▶ Görevler
1. Metin parçasının, içinde “İdraklere fanilik de” geçen sözlerle açılıp “zıt olanlarından seçilmiş.” sözleriyle kapanan bölümünü harfi harfine yazın.
2. Metin parçasına göre şu ifadeler doğru mu: (a) Şair, “Köz” şiirinde kendini tasavvuf düşüncesindeki hiç olma meselesinde bulur; (b) “Köz” şiirinde kelimeler anlamca birbirine yakın olanlardan seçilmiştir; (c) alıntılanan dizelerde kitapların yeni insanlar tanımaktan eskidiği söylenir. Her birine evet ya da hayır deyin ve kararı belirleyen sözleri metinden aynen alıntılayın.

Şiirde hayatın farklı anlarının yansıması, okunması söz konusudur: “kitaplar eskir yeni insanlar tanımaktan/ bir şiir okunur, tadı damakta günlerce kalan/ bir kapı kapanır sonra yüzlercesi açılır/ ben hep buradayım derim ardından”
Özlemini şair şu ifadelerle somutlaştırır: “arada bir görünsen diyorum, o kadar/ nasıl tüpü bitmiş bir dalgıç yüzeye çıkar hışımla/ ya da bir çocuk bayramlığıyla uyur arifeden/ hiçbiri karşılık gelmez inan/ çiçekler güneşi görmeden nasıl yaşar/ söz biter, kaybolursun yine/ ben hep buradayım derim ardından”
İdraklere fanilik de sarmıştır: “daha ne kadar yaşarız ki şunun şurasında”
Şair Eren, “Köz” şiirinde tasavvuf düşüncesindeki hiç olma meselesinde bulur kendini: “başkası olmak en çok gözlere ağır/ senin dilinde bir ismim olmalı/ ne kadar hürsen o kadar kafes/ ne kadar hiçsen o kadar her şey/ ne kadar gizliysen o kadar ayan/ senin dilinde bir ismim olmalı” dikkat edilirse kelimeler anlamca birbirine zıt olanlarından seçilmiş.

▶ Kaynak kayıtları
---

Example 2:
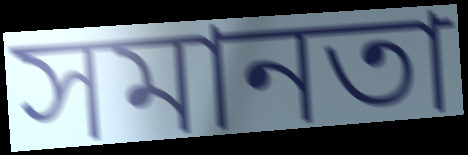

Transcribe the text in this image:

সমানতা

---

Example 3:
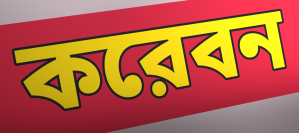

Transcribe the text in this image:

করেবন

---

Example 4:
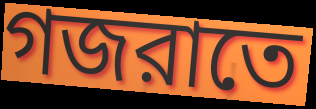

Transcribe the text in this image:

গজরাতে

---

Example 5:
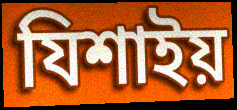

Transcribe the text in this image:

যিশাইয়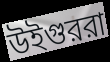
উইগুররাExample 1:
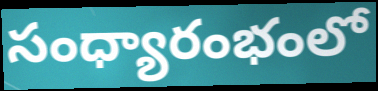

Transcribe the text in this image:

సంధ్యారంభంలో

▶ Sonuçlar
1.
İdraklere fanilik de sarmıştır: “daha ne kadar yaşarız ki şunun şurasında”
Şair Eren, “Köz” şiirinde tasavvuf düşüncesindeki hiç olma meselesinde bulur kendini: “başkası olmak en çok gözlere ağır/ senin dilinde bir ismim olmalı/ ne kadar hürsen o kadar kafes/ ne kadar hiçsen o kadar her şey/ ne kadar gizliysen o kadar ayan/ senin dilinde bir ismim olmalı” dikkat edilirse kelimeler anlamca birbirine zıt olanlarından seçilmiş.

2.
(a) Evet: “tasavvuf düşüncesindeki hiç olma meselesinde bulur kendini”
(b) Hayır: “kelimeler anlamca birbirine zıt olanlarından seçilmiş”
(c) Evet: “kitaplar eskir yeni insanlar tanımaktan”